• What you have to do
Go through the data below and return each line where the string "lines" occurs.

• Exercise inputs
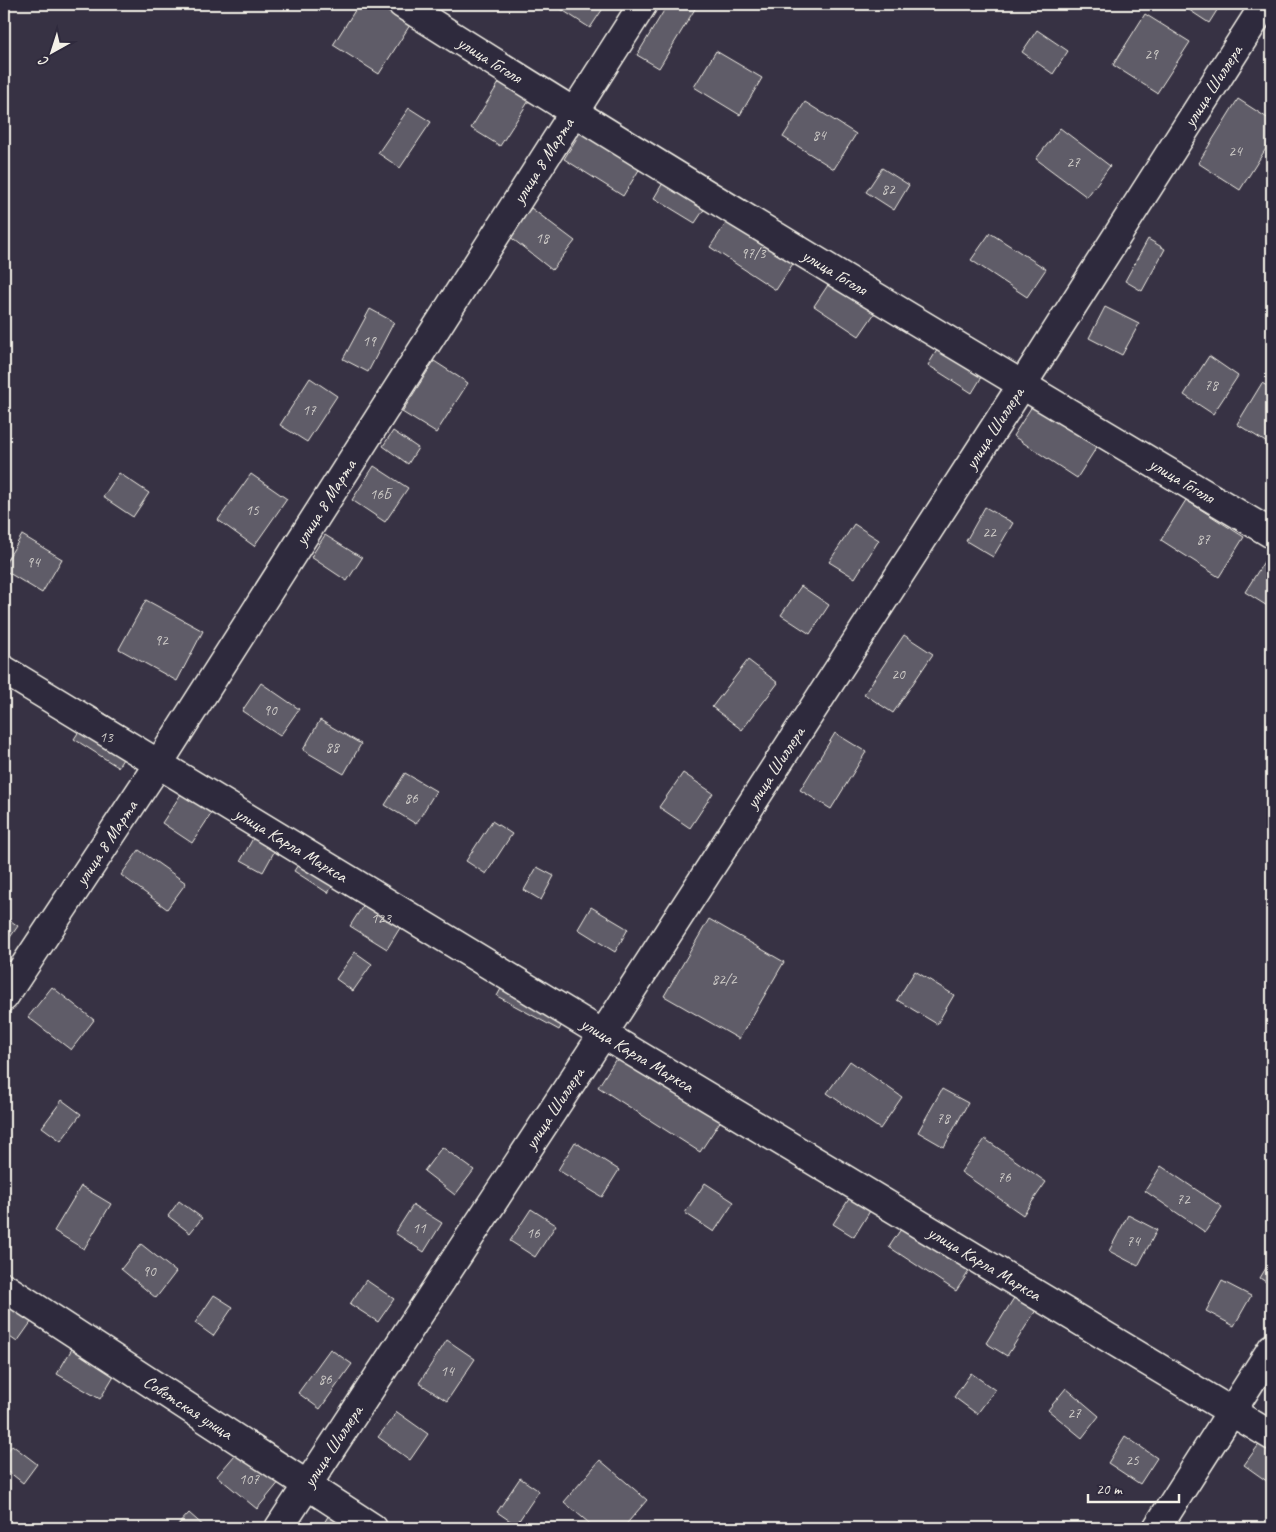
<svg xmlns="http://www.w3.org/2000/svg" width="1276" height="1532" viewBox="0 0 1276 1532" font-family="Caveat,sans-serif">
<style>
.building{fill:#5f5c67;stroke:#f4f1e8}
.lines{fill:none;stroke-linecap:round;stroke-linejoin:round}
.minor-casing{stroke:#f4f1e8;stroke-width:31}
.minor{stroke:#2f2a3d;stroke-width:28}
.labels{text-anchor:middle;stroke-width:4.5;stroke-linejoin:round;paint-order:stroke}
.number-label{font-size:15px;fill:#cfccc8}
.street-label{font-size:18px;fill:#f4f1e8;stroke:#2f2a3d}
</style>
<rect width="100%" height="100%" fill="#373244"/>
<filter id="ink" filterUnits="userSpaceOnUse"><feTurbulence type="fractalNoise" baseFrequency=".02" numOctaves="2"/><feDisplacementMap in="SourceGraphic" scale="10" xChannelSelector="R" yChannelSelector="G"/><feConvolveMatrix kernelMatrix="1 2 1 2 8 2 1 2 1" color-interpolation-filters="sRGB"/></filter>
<g filter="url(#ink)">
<g class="building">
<path d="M359 4H375L410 25 379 74 333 45Z"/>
<path d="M553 4H606L590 28Z"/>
<path d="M668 4H698L659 68 637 55Z"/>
<path d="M1180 4H1221L1209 23Z"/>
<path d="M1145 14 1190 42 1157 93 1113 65Z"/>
<path d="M1037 30 1068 51 1053 74 1022 52Z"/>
<path d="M716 51 762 78 740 115 694 87Z"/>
<path d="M502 78 532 96 500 146 471 128Z"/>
<path d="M1238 99 1272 121V139L1240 190 1198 163Z"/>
<path d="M805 102 856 134 834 169 783 137Z"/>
<path d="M409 108 431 122 400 168 378 153Z"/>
<path d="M586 123 645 160 623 196 564 159Z"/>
<path d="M1060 128 1110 166 1087 197 1036 159Z"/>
<path d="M882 168 909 185 894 210 866 192Z"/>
<path d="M667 176 709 202 695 223 654 198Z"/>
<path d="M531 208 575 241 552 270 509 236Z"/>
<path d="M731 216 796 259 776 290 710 247Z"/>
<path d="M990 233 1046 269 1027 297 971 260Z"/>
<path d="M1148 239 1165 249 1142 291 1125 281Z"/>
<path d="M834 276 879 307 859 336 814 306Z"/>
<path d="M1105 307 1139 324 1122 355 1089 338Z"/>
<path d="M370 309 394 322 368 372 343 359Z"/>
<path d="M945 337 989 365 972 393 928 365Z"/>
<path d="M1209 356 1238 376 1213 414 1184 395Z"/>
<path d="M434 361 468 383 436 433 402 412Z"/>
<path d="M310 378 337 396 307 442 280 425Z"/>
<path d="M1262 383 1272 389V446L1237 424Z"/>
<path d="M1036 400 1100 442 1077 478 1013 436Z"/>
<path d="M393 431 418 448 408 464 383 446Z"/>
<path d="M374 466 408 488 385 522 352 500Z"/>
<path d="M119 473 149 493 133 517 103 497Z"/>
<path d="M251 474 287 499 254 546 218 520Z"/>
<path d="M1186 500 1244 537 1219 577 1161 540Z"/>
<path d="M985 507 1013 523 993 557 966 541Z"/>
<path d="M854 524 879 540 855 578 829 562Z"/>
<path d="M22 535 62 559 42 593 4 570V565Z"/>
<path d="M325 535 362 558 347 581 311 557Z"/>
<path d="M1265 560 1272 564V609L1245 592Z"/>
<path d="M801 586 829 605 810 634 781 615Z"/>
<path d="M146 600 203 631 177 681 119 649Z"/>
<path d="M904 635 933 654 893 713 864 694Z"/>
<path d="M748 660 778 683 742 730 712 707Z"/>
<path d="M261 683 299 709 280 736 242 711Z"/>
<path d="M95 707 138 735 118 767 74 739Z"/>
<path d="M320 720 361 744 344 774 303 750Z"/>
<path d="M835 733 866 752 831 809 800 790Z"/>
<path d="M405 773 436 791 416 824 385 805Z"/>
<path d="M683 773 713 793 690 828 659 807Z"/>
<path d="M189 782 219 802 192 843 162 823Z"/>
<path d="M492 821 512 834 486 874 466 861Z"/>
<path d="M262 822 284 834 263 872 241 860Z"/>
<path d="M310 846 344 868 328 893 294 871Z"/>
<path d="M139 850 186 883 167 909 121 875Z"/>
<path d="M537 867 554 876 541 900 524 890Z"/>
<path d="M375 887 411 910 387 949 350 926Z"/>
<path d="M591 907 628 929 615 952 578 929Z"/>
<path d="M4 916 18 926 4 946Z"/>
<path d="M709 919 784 962 739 1039 664 996Z"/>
<path d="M355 952 372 964 353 991 336 979Z"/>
<path d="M513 967 575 1001 559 1030 497 996Z"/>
<path d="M915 971 954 995 937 1024 897 1000Z"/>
<path d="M52 987 94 1020 71 1050 28 1017Z"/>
<path d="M626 1043 729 1108 700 1152 598 1087Z"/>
<path d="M850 1061 902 1097 880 1129 827 1093Z"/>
<path d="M942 1089 968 1103 944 1147 918 1132Z"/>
<path d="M62 1100 81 1114 61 1141 42 1127Z"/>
<path d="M985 1139 1046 1182 1023 1215 961 1172Z"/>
<path d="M575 1142 619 1170 602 1197 558 1170Z"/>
<path d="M442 1147 474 1170 455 1195 424 1171Z"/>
<path d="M1161 1166 1222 1207 1205 1232 1145 1191Z"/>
<path d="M861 1180 881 1193 854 1237 833 1224Z"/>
<path d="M705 1183 734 1202 714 1232 685 1213Z"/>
<path d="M81 1186 111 1204 84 1249 54 1231Z"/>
<path d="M179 1201 202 1218 190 1233 168 1216Z"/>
<path d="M413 1205 442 1223 424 1252 395 1233Z"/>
<path d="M531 1209 556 1225 535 1257 510 1241Z"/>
<path d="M1128 1215 1157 1230 1138 1266 1109 1251Z"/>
<path d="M909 1217 976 1261 956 1291 889 1247Z"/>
<path d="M141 1244 176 1272 156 1298 121 1269Z"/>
<path d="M1272 1258V1286L1260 1278Z"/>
<path d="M366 1280 394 1299 378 1322 350 1304Z"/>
<path d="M1222 1281 1251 1296 1234 1326 1206 1311Z"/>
<path d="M1022 1285 1043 1299 1007 1356 986 1343Z"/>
<path d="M214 1295 233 1307 213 1336 195 1323Z"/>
<path d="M4 1296 34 1318 17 1342 4 1333Z"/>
<path d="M447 1340 475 1359 447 1401 419 1383Z"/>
<path d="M76 1342 119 1367 100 1399 57 1374Z"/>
<path d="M330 1349 352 1364 320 1409 298 1393Z"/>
<path d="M971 1373 995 1390 977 1414 954 1397Z"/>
<path d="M1066 1388 1099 1416 1082 1438 1048 1410Z"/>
<path d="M397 1412 428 1434 410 1460 378 1437Z"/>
<path d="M1271 1428 1272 1477 1268 1482 1244 1465Z"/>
<path d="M1125 1436 1157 1458 1140 1484 1108 1463Z"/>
<path d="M12 1445 37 1464 23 1483 4 1468V1457Z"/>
<path d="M241 1448 280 1481 257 1509 217 1476Z"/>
<path d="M600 1460 647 1500 623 1528H595L564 1502Z"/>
<path d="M520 1478 539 1491 516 1525 497 1512Z"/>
<path d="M189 1513 206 1528H175Z"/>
<path d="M330 1513 355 1528H321Z"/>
</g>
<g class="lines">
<g class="minor-casing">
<g id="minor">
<path id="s1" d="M402 4C688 186 980 360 1272 534"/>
<path id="s2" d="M4 670 603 1034 1272 1436"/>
<path id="s3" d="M4 997 159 763 643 4"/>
<path id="s4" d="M4 1287 373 1528"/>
<path id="s5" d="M279 1528 603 1034 1022 385 1265 4"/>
<path d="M1157 1528 1272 1348"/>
</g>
</g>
<use href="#minor" class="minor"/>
</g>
</g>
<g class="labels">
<g class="number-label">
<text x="1151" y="59">29</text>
<text x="819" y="140">84</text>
<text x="1235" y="156">24</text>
<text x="1073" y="167">27</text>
<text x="888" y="194">82</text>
<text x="542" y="243">18</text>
<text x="753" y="258">97/3</text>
<text x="369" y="346">19</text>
<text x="1211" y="390">78</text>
<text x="309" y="415">17</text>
<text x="380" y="499">16Б</text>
<text x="252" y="515">15</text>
<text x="989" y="537">22</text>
<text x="1203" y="544">87</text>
<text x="33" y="567">94</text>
<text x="161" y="645">92</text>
<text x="898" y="679">20</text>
<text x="270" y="715">90</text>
<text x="106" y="742">13</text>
<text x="332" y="752">88</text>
<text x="411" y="803">86</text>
<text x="381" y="923">123</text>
<text x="724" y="984">82/2</text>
<text x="943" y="1123">78</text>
<text x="1004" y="1182">76</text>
<text x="1183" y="1204">72</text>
<text x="419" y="1233">11</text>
<text x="533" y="1238">16</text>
<text x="1133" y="1246">74</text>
<text x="149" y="1276">90</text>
<text x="447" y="1376">14</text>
<text x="325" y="1384">86</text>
<text x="1074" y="1418">27</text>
<text x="1132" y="1465">25</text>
<text x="249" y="1484">107</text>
</g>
<g class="street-label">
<text dy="6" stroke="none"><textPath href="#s1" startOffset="104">улица Гоголя</textPath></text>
<text dy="6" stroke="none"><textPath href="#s5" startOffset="1718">улица Шиллера</textPath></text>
<text dy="6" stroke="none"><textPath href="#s3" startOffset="995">улица 8 Марта</textPath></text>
<text dy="6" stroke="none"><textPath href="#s1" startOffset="509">улица Гоголя</textPath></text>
<text dy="6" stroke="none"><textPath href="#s5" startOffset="1312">улица Шиллера</textPath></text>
<text dy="6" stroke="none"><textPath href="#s1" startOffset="914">улица Гоголя</textPath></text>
<text dy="6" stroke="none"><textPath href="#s3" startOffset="590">улица 8 Марта</textPath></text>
<text dy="6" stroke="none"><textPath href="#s5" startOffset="908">улица Шиллера</textPath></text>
<text dy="6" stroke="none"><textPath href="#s3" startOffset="185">улица 8 Марта</textPath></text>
<text dy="6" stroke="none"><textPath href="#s2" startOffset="336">улица Карла Маркса</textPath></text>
<text dy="6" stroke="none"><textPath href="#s2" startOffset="741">улица Карла Маркса</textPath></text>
<text dy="6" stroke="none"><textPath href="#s5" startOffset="502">улица Шиллера</textPath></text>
<text dy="6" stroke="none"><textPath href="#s2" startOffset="1146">улица Карла Маркса</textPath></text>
<text dy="6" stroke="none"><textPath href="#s4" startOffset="220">Советская улица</textPath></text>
<text dy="6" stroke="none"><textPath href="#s5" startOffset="98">улица Шиллера</textPath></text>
</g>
</g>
<rect width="1276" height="1532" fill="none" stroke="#2f2a3d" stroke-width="20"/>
<rect x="10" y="10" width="1256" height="1512" fill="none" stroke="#f4f1e8" stroke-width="2" filter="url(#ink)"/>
<g transform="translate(52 52) rotate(219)" stroke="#2f2a3d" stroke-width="4" paint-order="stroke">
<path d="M0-4L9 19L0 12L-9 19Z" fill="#f4f1e8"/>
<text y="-8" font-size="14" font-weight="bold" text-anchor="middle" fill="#f4f1e8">С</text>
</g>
<path d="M1088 1494v8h91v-8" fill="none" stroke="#f4f1e8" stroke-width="2.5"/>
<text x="1096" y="1494" font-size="15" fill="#f4f1e8" stroke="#2f2a3d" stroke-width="4" paint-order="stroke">20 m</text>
</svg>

• Result of the exercise
.lines{fill:none;stroke-linecap:round;stroke-linejoin:round}
<g class="lines">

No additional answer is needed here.